Hollis Brookline earns high grades for class-rank approach
Before we become immersed in political endorsements and related issues leading up to the Nov. 6 election, we would like to pause and make note of last week’s decision by the Hollis Brookline Cooperative School Board to eliminate class rank for its students.
Not so much because we feel strongly about class rank, but because we want to bring attention to school officials’ deft handling of what could have become a divisive issue.
If New Hampshire school boards – or any policymaking body for that matter – are looking for a good working model of how to approach such potentially controversial issues, they would be well-served by studying what took place in the Hollis Brookline Cooperative School District.

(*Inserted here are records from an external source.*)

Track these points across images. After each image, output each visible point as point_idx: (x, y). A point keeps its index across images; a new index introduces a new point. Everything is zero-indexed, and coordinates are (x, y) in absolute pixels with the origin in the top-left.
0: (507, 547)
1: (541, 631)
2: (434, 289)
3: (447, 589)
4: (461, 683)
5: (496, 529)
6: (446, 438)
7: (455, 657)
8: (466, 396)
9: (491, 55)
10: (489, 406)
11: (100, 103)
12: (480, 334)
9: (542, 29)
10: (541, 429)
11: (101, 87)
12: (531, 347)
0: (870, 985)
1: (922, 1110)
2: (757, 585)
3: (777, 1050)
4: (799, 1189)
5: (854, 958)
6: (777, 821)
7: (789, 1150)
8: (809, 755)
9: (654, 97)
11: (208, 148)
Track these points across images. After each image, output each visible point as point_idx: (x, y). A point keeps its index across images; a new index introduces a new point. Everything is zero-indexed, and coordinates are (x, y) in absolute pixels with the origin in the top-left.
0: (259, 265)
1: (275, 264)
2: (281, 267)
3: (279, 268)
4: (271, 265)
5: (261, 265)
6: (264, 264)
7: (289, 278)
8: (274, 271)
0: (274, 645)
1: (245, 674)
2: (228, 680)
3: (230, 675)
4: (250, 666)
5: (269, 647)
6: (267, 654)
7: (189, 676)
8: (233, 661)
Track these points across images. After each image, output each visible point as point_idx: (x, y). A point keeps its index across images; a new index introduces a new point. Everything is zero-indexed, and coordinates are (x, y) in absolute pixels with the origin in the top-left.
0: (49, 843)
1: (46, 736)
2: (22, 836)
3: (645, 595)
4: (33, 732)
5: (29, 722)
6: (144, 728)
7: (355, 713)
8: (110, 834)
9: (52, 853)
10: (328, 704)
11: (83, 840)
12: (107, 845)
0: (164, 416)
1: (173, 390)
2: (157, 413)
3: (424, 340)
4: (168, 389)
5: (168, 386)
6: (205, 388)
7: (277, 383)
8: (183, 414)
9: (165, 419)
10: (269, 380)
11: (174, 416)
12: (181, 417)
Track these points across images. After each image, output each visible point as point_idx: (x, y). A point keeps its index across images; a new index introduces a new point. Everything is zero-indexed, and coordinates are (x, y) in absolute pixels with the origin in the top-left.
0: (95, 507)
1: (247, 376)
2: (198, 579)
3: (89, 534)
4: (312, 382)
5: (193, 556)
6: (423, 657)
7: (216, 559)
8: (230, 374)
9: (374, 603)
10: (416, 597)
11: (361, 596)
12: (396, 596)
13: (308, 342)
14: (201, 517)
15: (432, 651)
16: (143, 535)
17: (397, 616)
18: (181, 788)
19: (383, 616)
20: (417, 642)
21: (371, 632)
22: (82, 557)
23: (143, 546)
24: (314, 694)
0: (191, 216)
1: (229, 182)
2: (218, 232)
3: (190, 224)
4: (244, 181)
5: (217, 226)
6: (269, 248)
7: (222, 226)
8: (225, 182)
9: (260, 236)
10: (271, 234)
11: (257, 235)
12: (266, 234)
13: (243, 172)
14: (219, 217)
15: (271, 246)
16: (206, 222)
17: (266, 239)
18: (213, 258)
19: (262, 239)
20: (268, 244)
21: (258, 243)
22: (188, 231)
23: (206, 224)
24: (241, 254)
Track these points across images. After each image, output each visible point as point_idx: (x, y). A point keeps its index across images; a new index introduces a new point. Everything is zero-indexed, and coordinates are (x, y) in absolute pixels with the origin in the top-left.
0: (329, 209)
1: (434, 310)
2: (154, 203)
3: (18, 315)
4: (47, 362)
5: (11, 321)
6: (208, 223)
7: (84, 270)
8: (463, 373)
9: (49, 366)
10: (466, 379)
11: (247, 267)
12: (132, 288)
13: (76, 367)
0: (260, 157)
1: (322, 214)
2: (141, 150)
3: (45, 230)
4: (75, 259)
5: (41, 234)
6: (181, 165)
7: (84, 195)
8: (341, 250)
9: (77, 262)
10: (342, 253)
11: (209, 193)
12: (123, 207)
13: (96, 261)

Last Wednesday, the board voted to end the practice of measuring and reporting class rank for graduating seniors effective in the next school year, thereby making Hollis Brookline the latest high school to do away with the academic designation.
Nationally, more than half of all high schools no longer report class rank, according to the National Association for College Admission Counseling. What’s more, many colleges are putting less emphasis on class rank, in part because course difficulty and grading practices can vary considerably from school to school.
Bedford, Bishop Guertin in Nashua and Souhegan in Amherst are among New Hampshire high schools that have stopped ranking seniors by academic performance and incorporating that information into their college transcripts.
Principal Cindy Matte was the driving force behind the change, reasoning that class rank didn’t serve many students well in this school of high achievers. A student who might rank near the bottom of the top 25 percent at Hollis Brookline, for example, might rank among the top 10 students at another high school, which might not be taken into consideration at colleges that use class rank among its factors for admission.
“We did our job, we got the research, did the analysis and presented the information in a way that the community could understand,” Matte said.
And that, no doubt, went a long way toward defusing what could have been a contentious situation.
Consider the open and transparent approach school officials took leading up to last week’s vote:
Guidance counselors surveyed roughly 40 colleges and universities – including such prestigious schools as Brown, Colgate, Holy Cross and Vanderbilt – and came to the conclusion that many schools today are de-emphasizing class rank in favor of a student’s grades, SAT or ACT scores, and the strength of the school’s curriculum.
School officials distributed a survey to all seniors and their parents, seeking feedback on what they thought of the proposal. The results showed strong support for ending the practice.
Two weeks before the vote, the School District hosted two community forums – one during the day, the other in the evening – in the school auditorium. There, parents and students were given an opportunity to be heard on the issue.
Finally, when the School Board adopted the proposal, it signaled a willingness to revisit the policy should circumstances change upon its implementation.
Kudos to the school administration, board members and the entire community for taking such a reasoned and open approach to this important issue.